(Stored data entries)
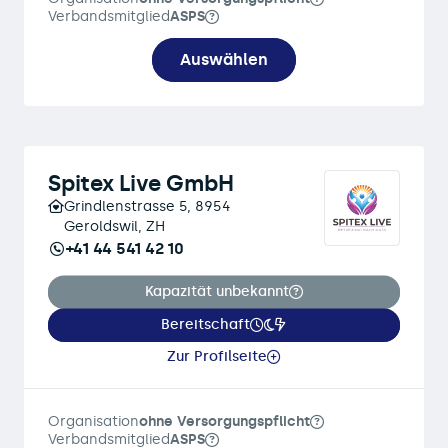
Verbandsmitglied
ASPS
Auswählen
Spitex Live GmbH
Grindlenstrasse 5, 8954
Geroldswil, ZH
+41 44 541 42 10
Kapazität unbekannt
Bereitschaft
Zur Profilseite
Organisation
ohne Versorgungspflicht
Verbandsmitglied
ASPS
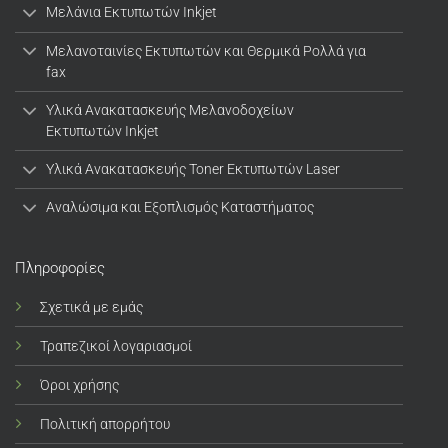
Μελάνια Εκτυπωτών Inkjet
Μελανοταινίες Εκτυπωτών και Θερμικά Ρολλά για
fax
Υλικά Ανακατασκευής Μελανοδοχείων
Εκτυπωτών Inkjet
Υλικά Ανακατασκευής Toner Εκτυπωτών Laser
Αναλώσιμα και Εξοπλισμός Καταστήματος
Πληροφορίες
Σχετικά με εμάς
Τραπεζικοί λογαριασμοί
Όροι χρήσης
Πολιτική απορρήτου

(Task goal) Your answer must be the records above, word for word, with every picture left out.

(Solution)
Verbandsmitglied
ASPS
Auswählen
Spitex Live GmbH
Grindlenstrasse 5, 8954
Geroldswil, ZH
+41 44 541 42 10
Kapazität unbekannt
Bereitschaft
Zur Profilseite
Organisation
ohne Versorgungspflicht
Verbandsmitglied
ASPS
Μελάνια Εκτυπωτών Inkjet
Μελανοταινίες Εκτυπωτών και Θερμικά Ρολλά για
fax
Υλικά Ανακατασκευής Μελανοδοχείων
Εκτυπωτών Inkjet
Υλικά Ανακατασκευής Toner Εκτυπωτών Laser
Αναλώσιμα και Εξοπλισμός Καταστήματος
Πληροφορίες
Σχετικά με εμάς
Τραπεζικοί λογαριασμοί
Όροι χρήσης
Πολιτική απορρήτου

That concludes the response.